Worm Farming Facts

Compost worms convert kitchen scraps and garden waste into nutrient-rich plant food perfect for the garden or potted plants.  So reduce landfill and greenhouse gas emissions and, at the same time, make garden fertiliser.

  • Worm farming is ideal for anyone living in a unit as the farm can be stored on the balcony.
  • Worm farms can break down nearly all kinds of fruit and vegetables scraps and turn them into liquid fertiliser (worm tea) and castings (vermicast)
  • Worm tea can be used for fertilising plants, and castings are excellent as a nutrient source for mature plants
  • Worms can eat their body weight in food. They use sand to help ‘chew’ their food.
  • Worm populations can double every 2-3 months. It helps that worms have both male and female reproductive organs.

Worm Tips

It is important not to add too much organic matter at once. Worms find smaller scraps easier & quicker to digest, so if you want to fast track the process, blend food scraps with water before feeding worms. 

Worms’ least favourite foods include dairy products, butter & cheese, meat, fish, fat & bones, very oily foods and citrus, onion and garlic. These will take longer to break down.

Add a sprinkling of wood ash or dolomite or lime every few weeks to prevent the worm farm from becoming too acidic.

Harvesting Worm Castings

Harvest the worm castings/compost (vermicompost) by pushing it all to one side of the bin; add fresh straw or sugarcane mulch to the empty side. Many of the worms will migrate to this fresh bedding in a few days. The valuable worm castings can then be taken out and used in the garden beds.

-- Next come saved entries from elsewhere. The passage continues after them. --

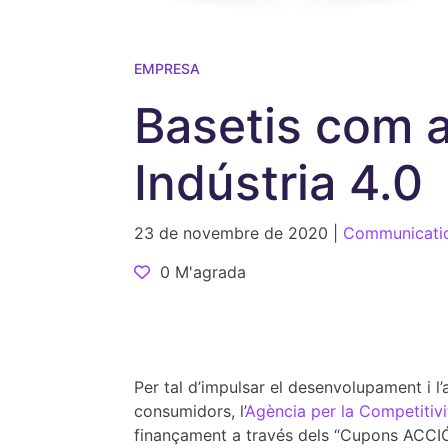
EMPRESA
Basetis com 
Indústria 4.0
23 de novembre de 2020 |
Communicati
0 M'agrada
Per tal d’impulsar el desenvolupament i l
consumidors, l’
Agència per la Competitiv
finançament a través dels “Cupons ACCIÓ 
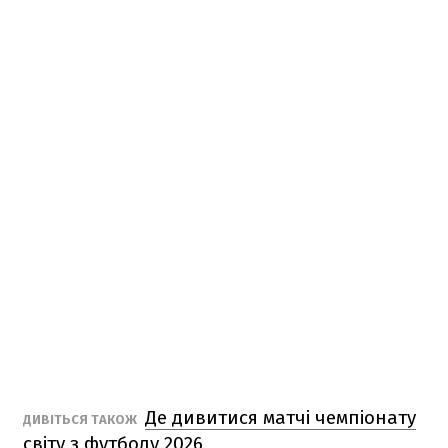
Де дивитися матчі чемпіонату
ДИВІТЬСЯ ТАКОЖ
світу з футболу 2026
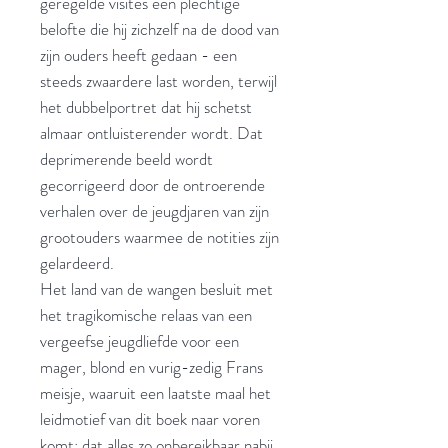
geregelde visites een plechtige
belofte die hij zichzelf na de dood van
zijn ouders heeft gedaan - een
steeds zwaardere last worden, terwijl
het dubbelportret dat hij schetst
almaar ontluisterender wordt. Dat
deprimerende beeld wordt
gecorrigeerd door de ontroerende
verhalen over de jeugdjaren van zijn
grootouders waarmee de notities zijn
gelardeerd.
Het land van de wangen besluit met
het tragikomische relaas van een
vergeefse jeugdliefde voor een
mager, blond en vurig-zedig Frans
meisje, waaruit een laatste maal het
leidmotief van dit boek naar voren
komt: dat alles zo onbereikbaar nabij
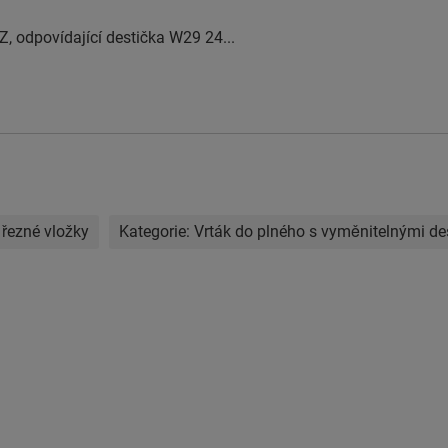
Z, odpovídající destička W29 24...
 řezné vložky
Kategorie:
Vrták do plného s vyměnitelnými de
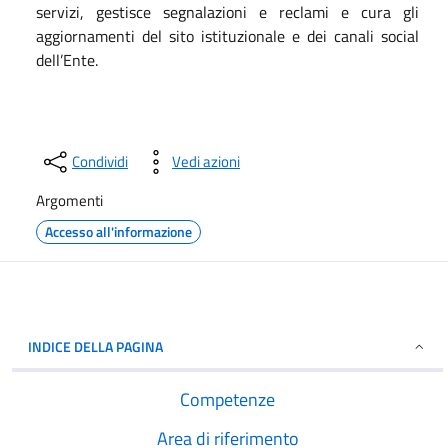
servizi, gestisce segnalazioni e reclami e cura gli
aggiornamenti del sito istituzionale e dei canali social
dell’Ente.
Condividi
Vedi azioni
Argomenti
Accesso all'informazione
INDICE DELLA PAGINA
Competenze
Area di riferimento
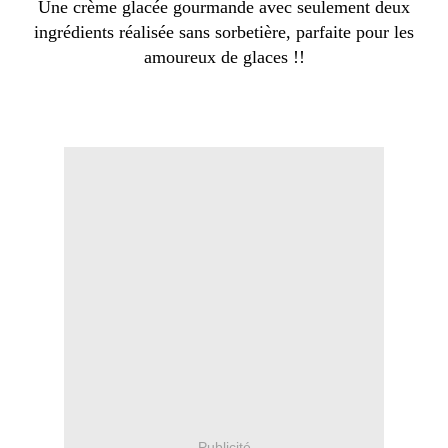
Une crème glacée gourmande avec seulement deux
ingrédients réalisée sans sorbetière, parfaite pour les
amoureux de glaces !!
Publicité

To use the worm wee, mix it in a watering can till it’s the colour of weak black tea and pour this over the foliage of your plants or ours. They will love it!

Don’t have a worm farm?

You can also compost in a heap, in a tumbler, or by trench composting, which is digging a hole and burying it!Composting is a simple enough process where what was living breaks down into humus – a soil-like substance that is nature’s answer to just about anything.

Making up a compost involves getting the correct ratio of carbon to nitrogen together so that your organic matter breaks down quickly and effectively.  Normally it 30:1 parts carbon to nitrogen, which simply means dry leaves, cuttings and pruning and so forth need to be combined with nitrogen rich material like leaf clippings and vegie scraps.

There are different methods, such as layering compost, anaerobic composting, fermenting, making compost teas, making hot composts and even reusing weeds to make into composts.